Keidanren, the Japanese business association, is muscling in on the manga business, with an enthusiastic report suggesting that manga should become a cornerstone of Japanese economic policy, and that Japan should aim to quadruple its manga exports within ten years.
Pundit and scholar Roland Kelts has already pointed out that this could be less of a case of the Japanese waking up to manga (to which they are already awake), but of a generation of public officials who have grown up in the 1990s, and hence lack any of their predecessors’ qualms about pop culture – long-term readers all of Slam Dunk and Demon Slayer.
Bolstered by… something, manga sales in the US have gone up 171% in the last year, quite possibly as a result of the ease of access offered by online sales, and an increased acceptance of e-books after a two-year pandemic. A cynic might suggest that the US comics market was less manga’s to win than it was DC’s and Marvel’s to lose, and that manga are flourishing in an environment short on much interesting competition, irrelevant to many Zennials.

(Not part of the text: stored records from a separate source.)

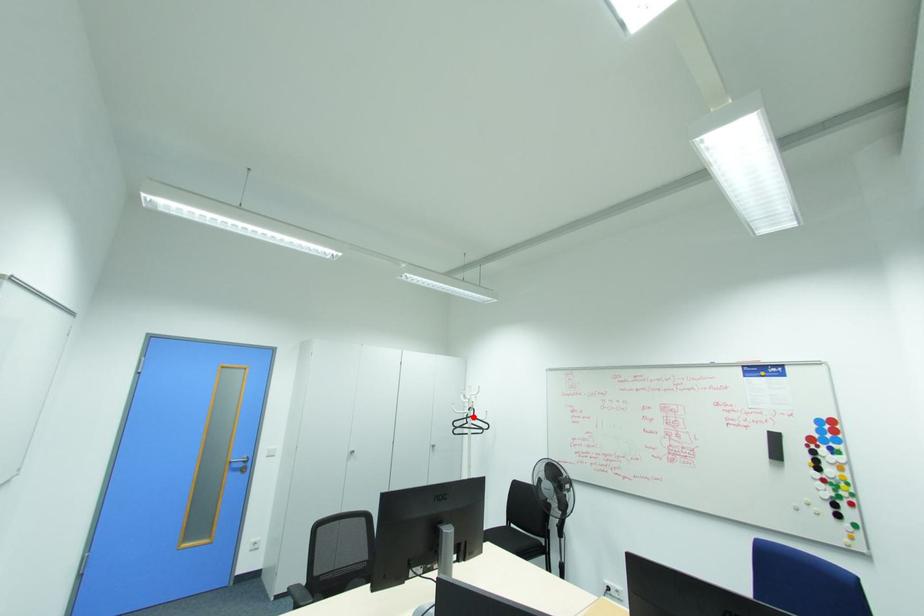
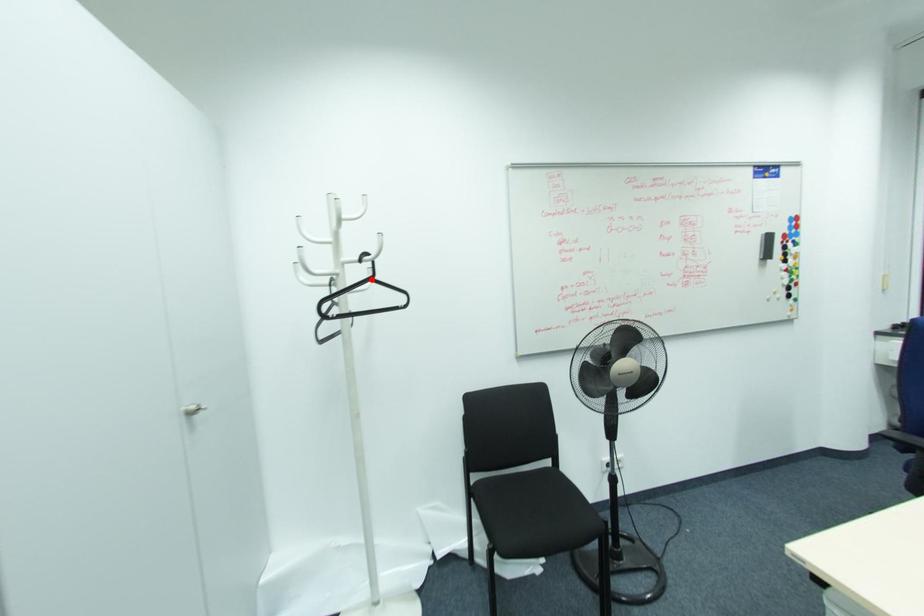
I am providing you with two images of the same scene from different viewpoints. A red point is marked on the first image and another point is marked on the second image. Is the red point in image1 aligned with the point shown in image2?

Yes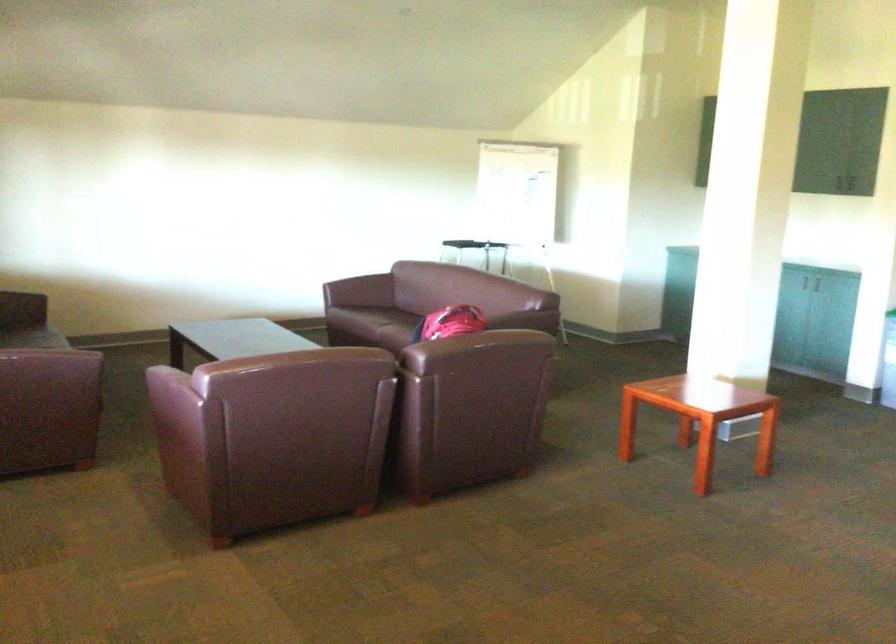
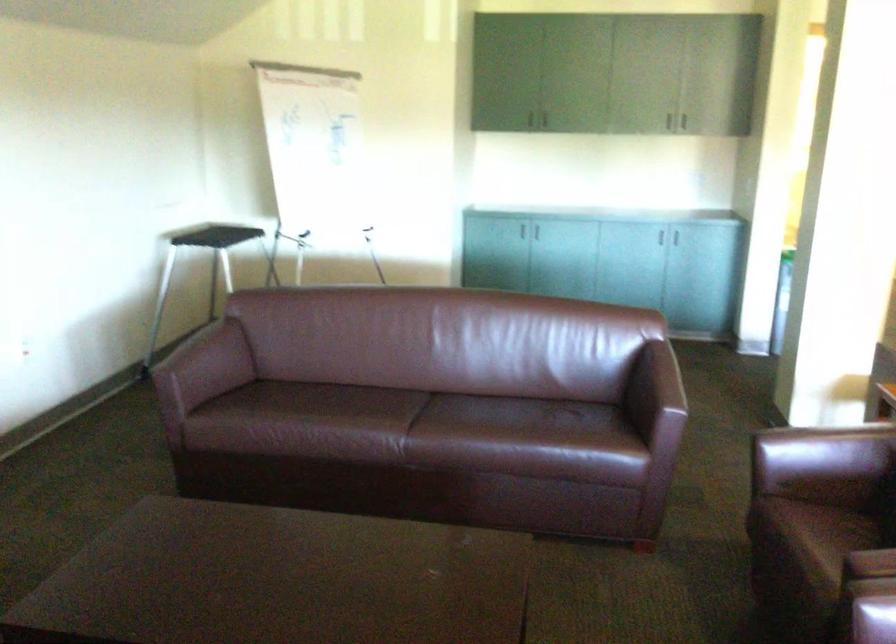
Based on the continuous images, in which direction is the camera rotating?

The rotation direction of the camera is right-down.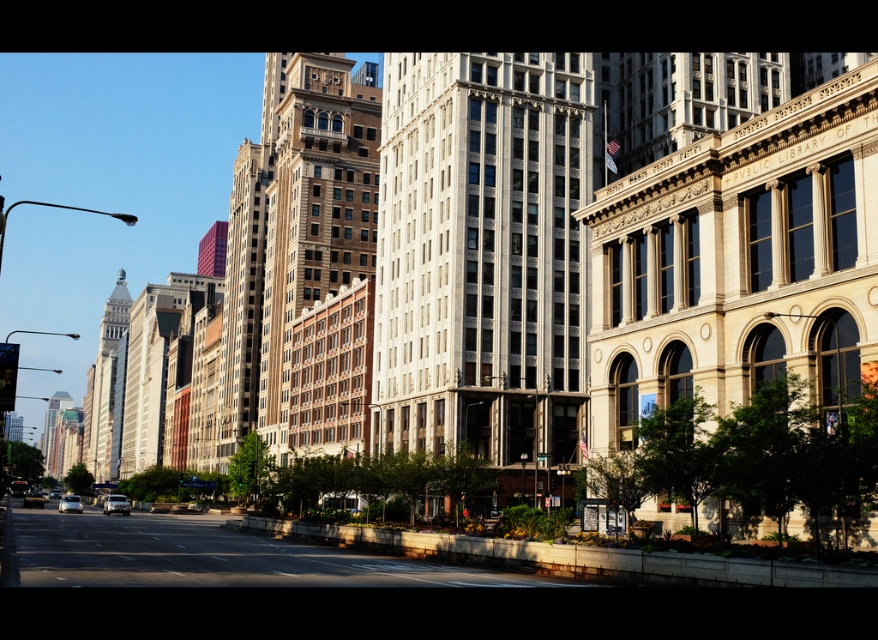
Looking at this image, you are a pedestrian standing at the center of the image. You see a metallic silver sedan at lower left and a shiny silver car at lower left. Which one is closer to the right side of the image?

The metallic silver sedan at lower left is to the right of the shiny silver car at lower left, so the metallic silver sedan at lower left is closer to the right side of the image.

You are a delivery person trying to park your shiny silver car at lower left in a tight space near the PUBLIC LIBRARY OF building. There is another silver metallic car at lower left already occupying part of the spot. Can you fit your car into the remaining space?

The silver metallic car at lower left is positioned over shiny silver car at lower left, meaning there is no remaining space for the shiny silver car to fit into the spot.

Based on the photo, you are a pedestrian standing at the center of the image. You see a metallic silver sedan at lower left and a shiny silver car at lower left. Which one is closer to you?

The metallic silver sedan at lower left is positioned over the shiny silver car at lower left, so the metallic silver sedan at lower left is closer to you.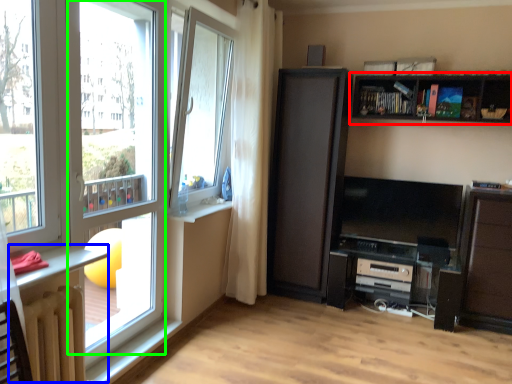
Question: Estimate the real-world distances between objects in this image. Which object is closer to shelf (highlighted by a red box), table (highlighted by a blue box) or window frame (highlighted by a green box)?

Choices:
 (A) table
 (B) window frame

Answer: (B)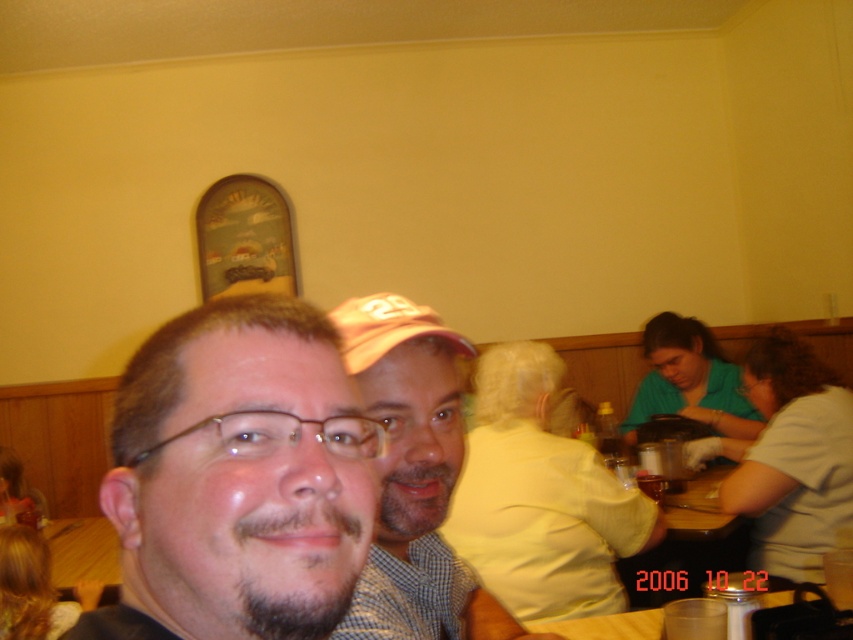
Question: Can you confirm if matte black shirt at left is positioned above checkered fabric shirt at center?

Choices:
 (A) no
 (B) yes

Answer: (B)

Question: Among these objects, which one is nearest to the camera?

Choices:
 (A) checkered fabric shirt at center
 (B) matte black shirt at left

Answer: (B)

Question: Is matte black shirt at left above checkered fabric shirt at center?

Choices:
 (A) no
 (B) yes

Answer: (B)

Question: Is matte black shirt at left in front of checkered fabric shirt at center?

Choices:
 (A) yes
 (B) no

Answer: (A)

Question: Which of the following is the closest to the observer?

Choices:
 (A) checkered fabric shirt at center
 (B) matte black shirt at left

Answer: (B)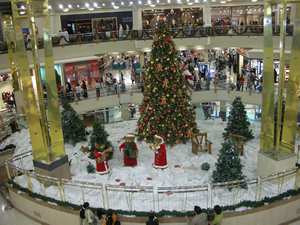
This screenshot has height=225, width=300. What are the coordinates of `pillar` in the screenshot? It's located at (53, 107), (268, 105).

I am more sceptical about the nature of this four-fold expansion, which has all the bold, nation-building gumption of one of Chairman Mao’s grand national projects. It’s true enough that there are a few areas of the world that have yet to be saturated with manga and anime, and there might be a little bit of a push there. But it’s also true that, as reported in this column (NEO #215), the translation business is almost at breaking point. Streamers are snatching so many translators, and squeezing so tightly on margins, that there already aren’t enough to go around. And funnily enough, a lot of people don’t like to put in the hours on a four-year degree just to earn McDonald’s money.
So, who’s going to do it? One could suggest that a bunch of this expansion will have to creatively frack away at what’s already been done, such as, for example, using the English language as a “pivot” and translating the English version of the Doraemon manga into Swahili or Polish. Or you could look at the ominous website of Mantra, a Japanese start-up offering machine-translated manga services using artificial intelligence.
And yes, we are back to another of our age’s recurring topics – the rise of AI, which we’ve already seen poking at the jobs of animators (NEO #227) and voice actors (NEO #229). Translators, too…? You’d better hope that readers are safe from digital competition…
Jonathan Clements is the author of Anime: A History. This article first appeared in NEO #231, 2023.